Hunter Biden pleaded not guilty on Tuesday to three federal firearms charges related to his alleged false statements about drug use on a gun purchase form in October 2018. The charges could lead to a trial in 2024, coinciding with his father’s reelection campaign. If convicted, Hunter Biden could face up to 25 years in prison.
During the hearing, Magistrate Judge Christopher Burke asked Hunter Biden if he understood the charges, to which he responded affirmatively. Hunter Biden’s lawyer, Abbe Lowell, stated that they plan to file a motion challenging the constitutionality of the charges and seeking their dismissal.
Hunter Biden’s attorneys argue that the charges were politically motivated and a result of pressure from Republicans.
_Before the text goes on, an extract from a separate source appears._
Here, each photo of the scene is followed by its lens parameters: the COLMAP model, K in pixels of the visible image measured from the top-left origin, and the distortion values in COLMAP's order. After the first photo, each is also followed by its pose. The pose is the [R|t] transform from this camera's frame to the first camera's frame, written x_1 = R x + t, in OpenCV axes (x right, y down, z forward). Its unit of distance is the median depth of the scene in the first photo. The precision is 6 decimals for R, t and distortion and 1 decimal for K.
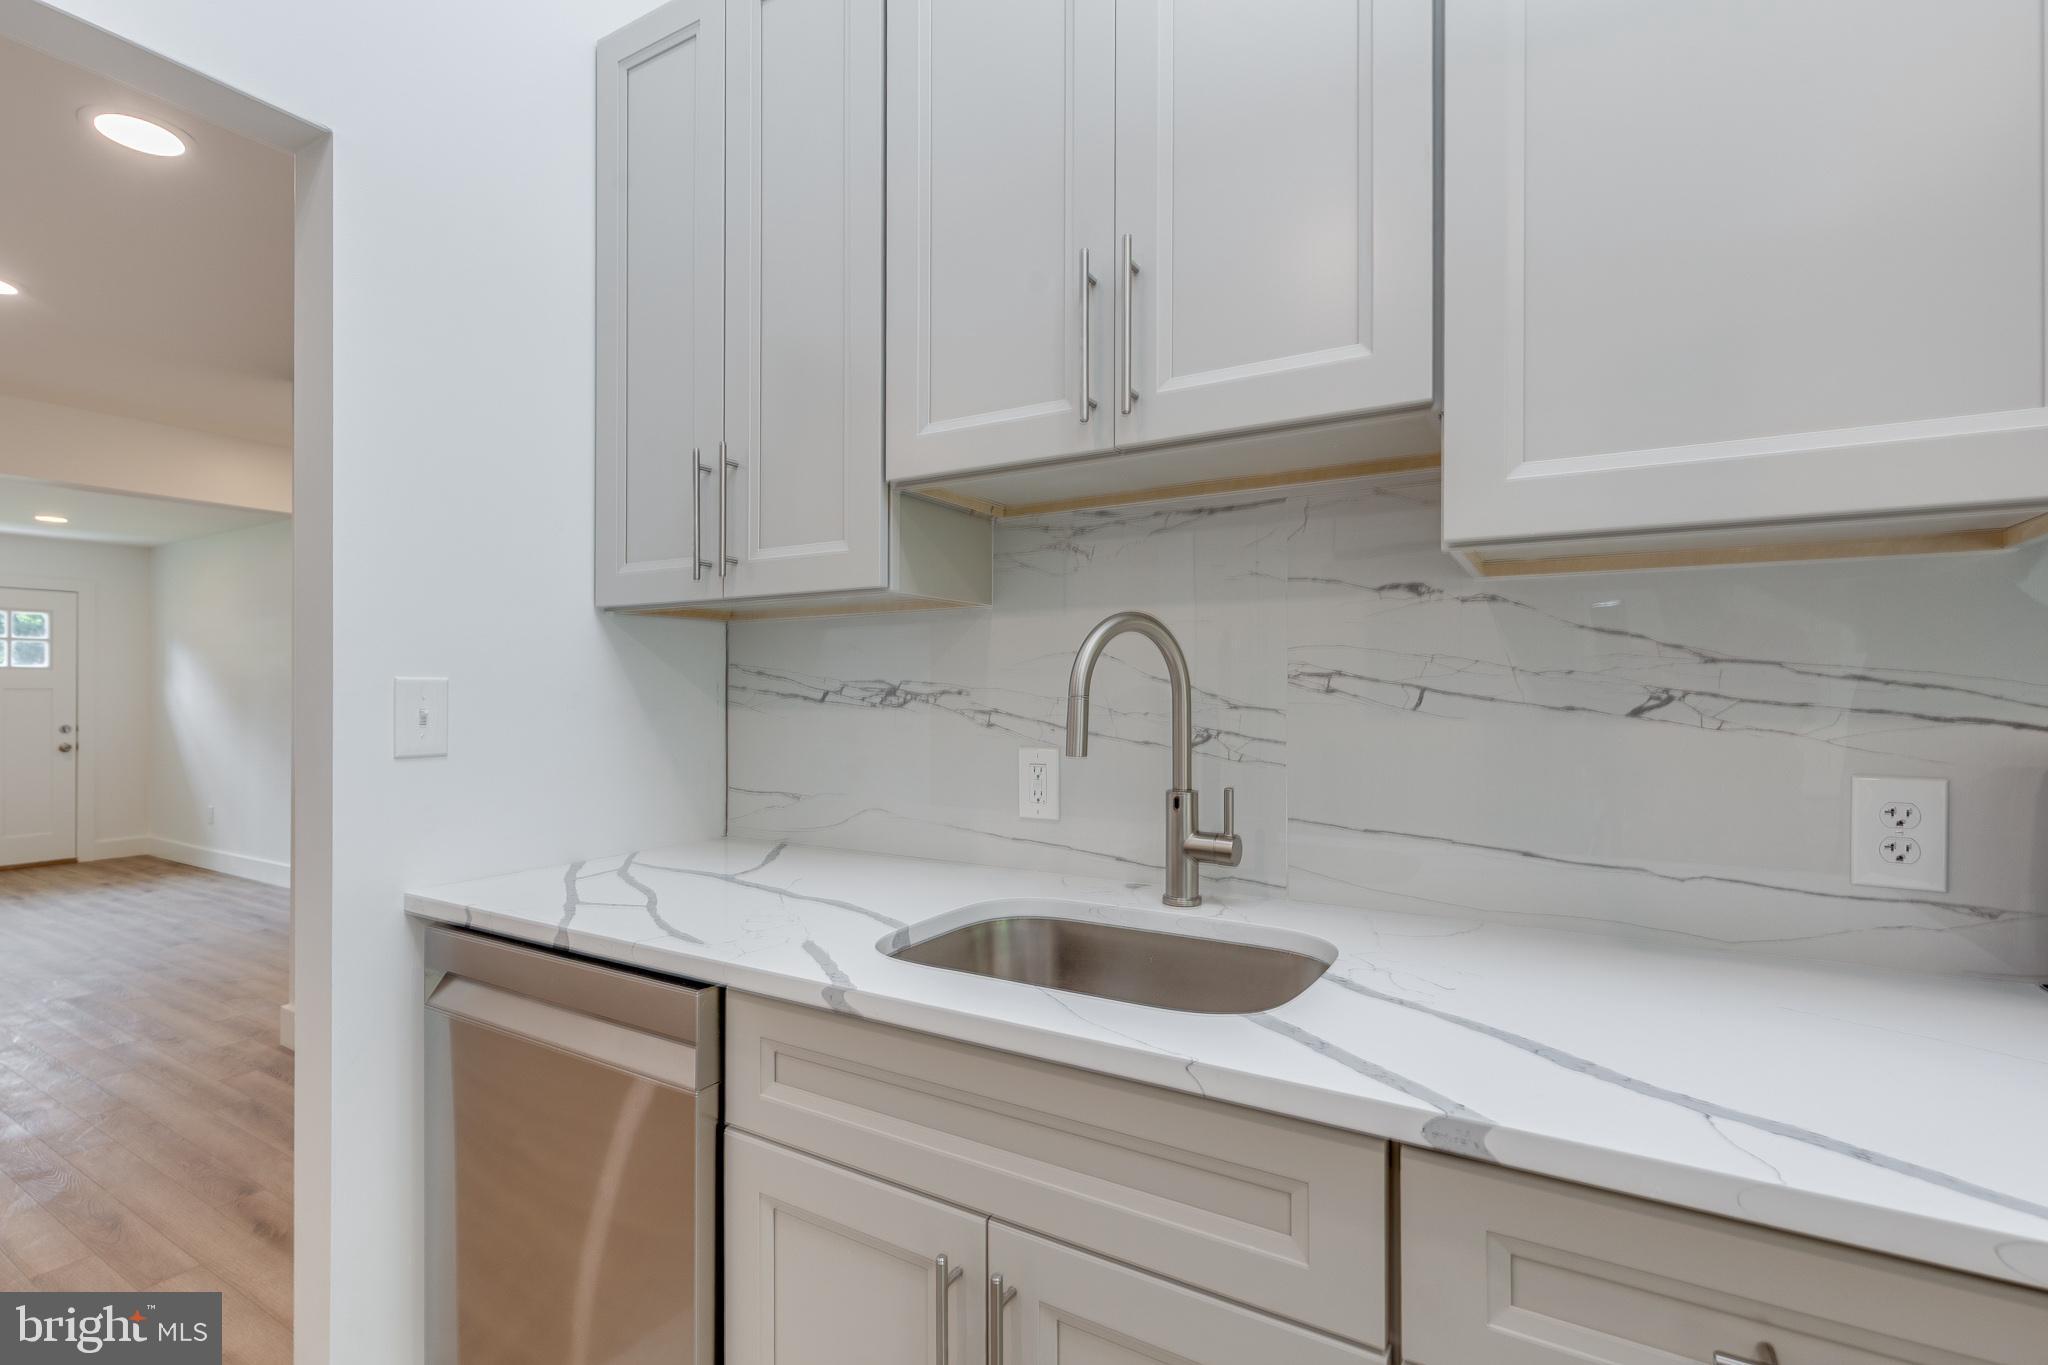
lens RADIAL K [[929.6, 0, 1028.5], [0, 929.6, 693.1], [0, 0, 1]] dist [0.008101, -0.003590]
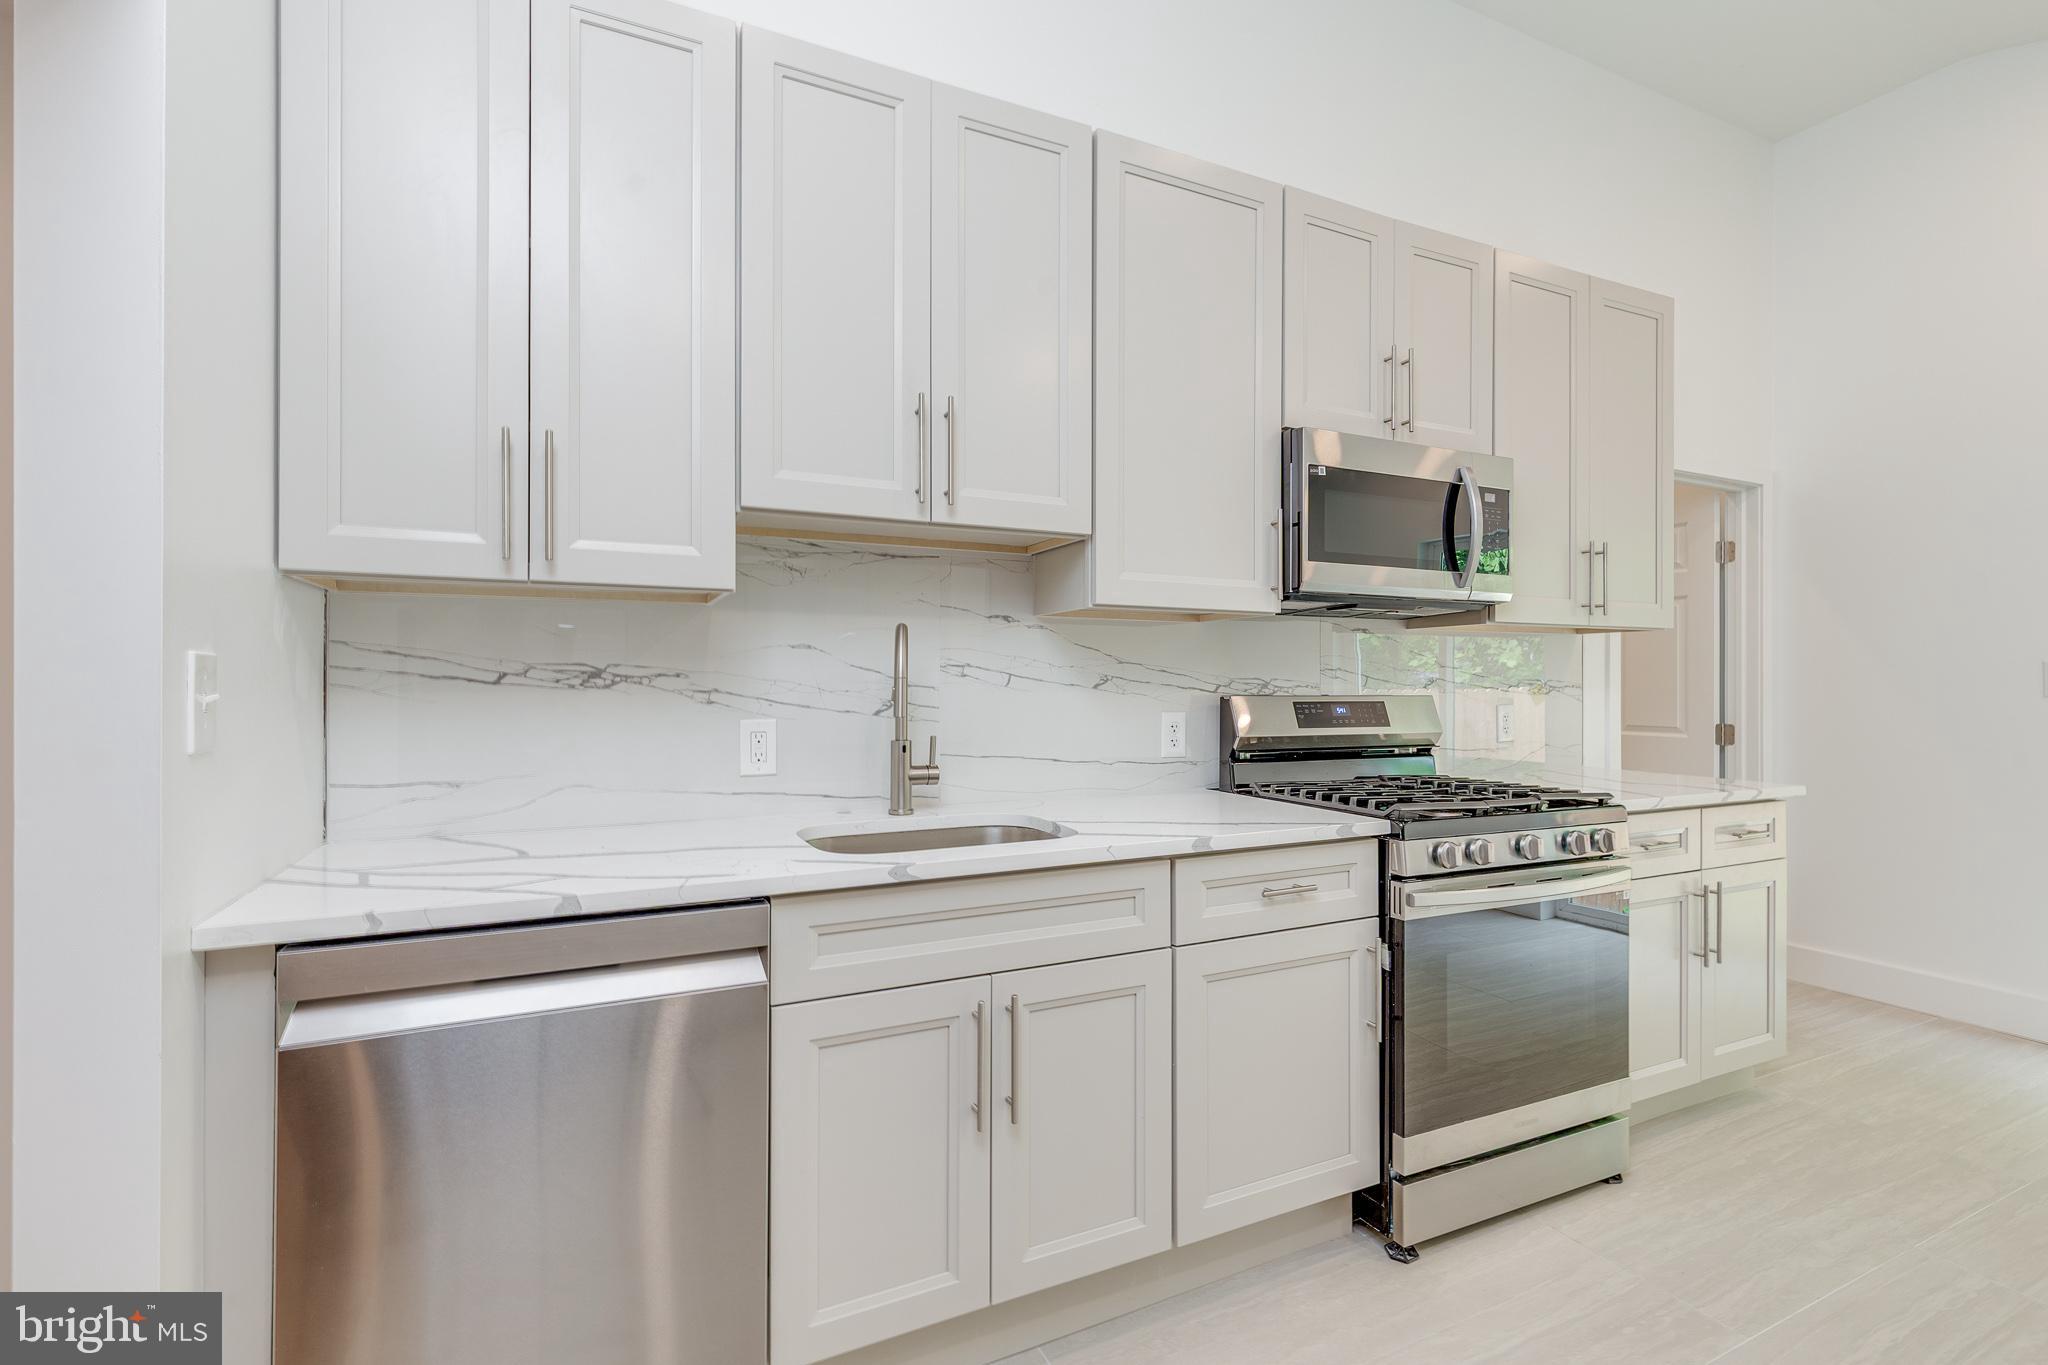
lens RADIAL K [[929.6, 0, 1031.5], [0, 929.6, 676.6], [0, 0, 1]] dist [0.008101, -0.003590]
pose [[0.543935, 0.003044, 0.839122, -0.879435], [-0.003885, 0.999992, -0.001110, 0.000776], [-0.839118, -0.002656, 0.543942, -0.010938]]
They claim that the case against him is rare, as it involves a drug user accused of possessing firearms. An appeals court has previously found the underlying statute to violate the Second Amendment.
Earlier this summer, Hunter Biden had agreed to plead guilty to misdemeanor tax charges and avoid prosecution on the gun charges if he stayed out of trouble for two years. However, the deal fell apart when the judge raised concerns about its terms. A special counsel has now been appointed to handle the case, and additional tax charges may be filed in Washington or California.
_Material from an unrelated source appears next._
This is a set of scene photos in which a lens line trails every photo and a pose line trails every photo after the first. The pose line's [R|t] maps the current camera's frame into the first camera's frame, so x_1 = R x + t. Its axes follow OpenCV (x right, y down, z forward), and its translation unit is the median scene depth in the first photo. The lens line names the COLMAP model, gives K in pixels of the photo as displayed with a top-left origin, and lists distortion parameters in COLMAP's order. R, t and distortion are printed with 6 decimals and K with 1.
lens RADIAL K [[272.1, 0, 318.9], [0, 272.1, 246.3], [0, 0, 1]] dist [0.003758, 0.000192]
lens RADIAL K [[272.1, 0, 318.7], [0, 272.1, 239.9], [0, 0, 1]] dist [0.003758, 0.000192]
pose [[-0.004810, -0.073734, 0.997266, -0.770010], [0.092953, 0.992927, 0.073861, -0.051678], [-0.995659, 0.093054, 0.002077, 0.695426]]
The legal proceedings surrounding Hunter Biden are expected to continue into 2024, with Republicans seeking to link his actions to his father’s through an impeachment inquiry. While questions have been raised about the ethics of the Biden family’s international business dealings, no evidence has emerged to prove any wrongdoing by Joe Biden.
Hunter Biden has recently taken a more aggressive legal stance, filing lawsuits over the dissemination of personal information from his laptop and tax data. Despite his request for a remote hearing, the judge ruled that the proceedings would not receive special treatment.
Hunter Biden left the courthouse after the hearing, and the deadline for pretrial motions in the case is set for November 3. The pretrial release conditions include abstaining from alcohol and drugs, undergoing drug testing or substance abuse counseling if necessary, and maintaining or seeking employment.